**DIRECTIONS FOR THIS TASK**
Set down every entry once more, exactly as it appears.

**DATA SECTION**
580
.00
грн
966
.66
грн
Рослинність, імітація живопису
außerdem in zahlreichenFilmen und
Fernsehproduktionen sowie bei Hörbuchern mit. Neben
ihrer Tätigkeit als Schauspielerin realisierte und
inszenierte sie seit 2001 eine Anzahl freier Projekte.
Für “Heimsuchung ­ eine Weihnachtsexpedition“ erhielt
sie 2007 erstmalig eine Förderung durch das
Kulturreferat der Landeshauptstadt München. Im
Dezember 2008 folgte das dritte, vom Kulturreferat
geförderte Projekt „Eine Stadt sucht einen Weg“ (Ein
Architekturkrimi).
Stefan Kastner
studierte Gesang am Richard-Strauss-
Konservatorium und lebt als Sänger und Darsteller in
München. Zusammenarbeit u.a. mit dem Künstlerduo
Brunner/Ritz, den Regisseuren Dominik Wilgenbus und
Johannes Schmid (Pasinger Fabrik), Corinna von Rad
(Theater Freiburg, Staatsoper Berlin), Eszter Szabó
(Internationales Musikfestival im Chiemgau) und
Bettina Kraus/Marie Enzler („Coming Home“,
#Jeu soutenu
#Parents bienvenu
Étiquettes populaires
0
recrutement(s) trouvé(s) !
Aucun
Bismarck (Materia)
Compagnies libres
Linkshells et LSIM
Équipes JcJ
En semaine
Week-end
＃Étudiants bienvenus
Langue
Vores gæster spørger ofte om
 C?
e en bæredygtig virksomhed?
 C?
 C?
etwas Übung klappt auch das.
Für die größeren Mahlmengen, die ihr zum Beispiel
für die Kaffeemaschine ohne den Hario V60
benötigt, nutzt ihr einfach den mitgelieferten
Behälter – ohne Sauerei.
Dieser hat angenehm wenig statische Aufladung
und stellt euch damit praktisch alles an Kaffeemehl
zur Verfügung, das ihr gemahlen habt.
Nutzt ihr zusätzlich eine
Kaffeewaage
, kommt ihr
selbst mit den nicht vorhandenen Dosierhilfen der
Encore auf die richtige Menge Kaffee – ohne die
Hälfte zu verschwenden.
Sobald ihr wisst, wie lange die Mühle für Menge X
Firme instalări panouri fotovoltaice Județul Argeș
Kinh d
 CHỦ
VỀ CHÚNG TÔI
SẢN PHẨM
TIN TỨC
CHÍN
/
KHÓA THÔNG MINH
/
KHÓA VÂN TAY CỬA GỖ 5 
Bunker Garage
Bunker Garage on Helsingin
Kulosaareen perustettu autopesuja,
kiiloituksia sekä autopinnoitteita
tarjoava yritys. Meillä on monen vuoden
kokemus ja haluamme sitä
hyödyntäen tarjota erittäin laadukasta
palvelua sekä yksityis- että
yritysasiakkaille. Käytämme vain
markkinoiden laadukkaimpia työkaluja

**EXERCISE RESPONSE**
580
.00
грн
966
.66
грн
Рослинність, імітація живопису
außerdem in zahlreichenFilmen und
Fernsehproduktionen sowie bei Hörbuchern mit. Neben
ihrer Tätigkeit als Schauspielerin realisierte und
inszenierte sie seit 2001 eine Anzahl freier Projekte.
Für “Heimsuchung ­ eine Weihnachtsexpedition“ erhielt
sie 2007 erstmalig eine Förderung durch das
Kulturreferat der Landeshauptstadt München. Im
Dezember 2008 folgte das dritte, vom Kulturreferat
geförderte Projekt „Eine Stadt sucht einen Weg“ (Ein
Architekturkrimi).
Stefan Kastner
studierte Gesang am Richard-Strauss-
Konservatorium und lebt als Sänger und Darsteller in
München. Zusammenarbeit u.a. mit dem Künstlerduo
Brunner/Ritz, den Regisseuren Dominik Wilgenbus und
Johannes Schmid (Pasinger Fabrik), Corinna von Rad
(Theater Freiburg, Staatsoper Berlin), Eszter Szabó
(Internationales Musikfestival im Chiemgau) und
Bettina Kraus/Marie Enzler („Coming Home“,
#Jeu soutenu
#Parents bienvenu
Étiquettes populaires
0
recrutement(s) trouvé(s) !
Aucun
Bismarck (Materia)
Compagnies libres
Linkshells et LSIM
Équipes JcJ
En semaine
Week-end
＃Étudiants bienvenus
Langue
Vores gæster spørger ofte om
 C?
e en bæredygtig virksomhed?
 C?
 C?
etwas Übung klappt auch das.
Für die größeren Mahlmengen, die ihr zum Beispiel
für die Kaffeemaschine ohne den Hario V60
benötigt, nutzt ihr einfach den mitgelieferten
Behälter – ohne Sauerei.
Dieser hat angenehm wenig statische Aufladung
und stellt euch damit praktisch alles an Kaffeemehl
zur Verfügung, das ihr gemahlen habt.
Nutzt ihr zusätzlich eine
Kaffeewaage
, kommt ihr
selbst mit den nicht vorhandenen Dosierhilfen der
Encore auf die richtige Menge Kaffee – ohne die
Hälfte zu verschwenden.
Sobald ihr wisst, wie lange die Mühle für Menge X
Firme instalări panouri fotovoltaice Județul Argeș
Kinh d
 CHỦ
VỀ CHÚNG TÔI
SẢN PHẨM
TIN TỨC
CHÍN
/
KHÓA THÔNG MINH
/
KHÓA VÂN TAY CỬA GỖ 5 
Bunker Garage
Bunker Garage on Helsingin
Kulosaareen perustettu autopesuja,
kiiloituksia sekä autopinnoitteita
tarjoava yritys. Meillä on monen vuoden
kokemus ja haluamme sitä
hyödyntäen tarjota erittäin laadukasta
palvelua sekä yksityis- että
yritysasiakkaille. Käytämme vain
markkinoiden laadukkaimpia työkaluja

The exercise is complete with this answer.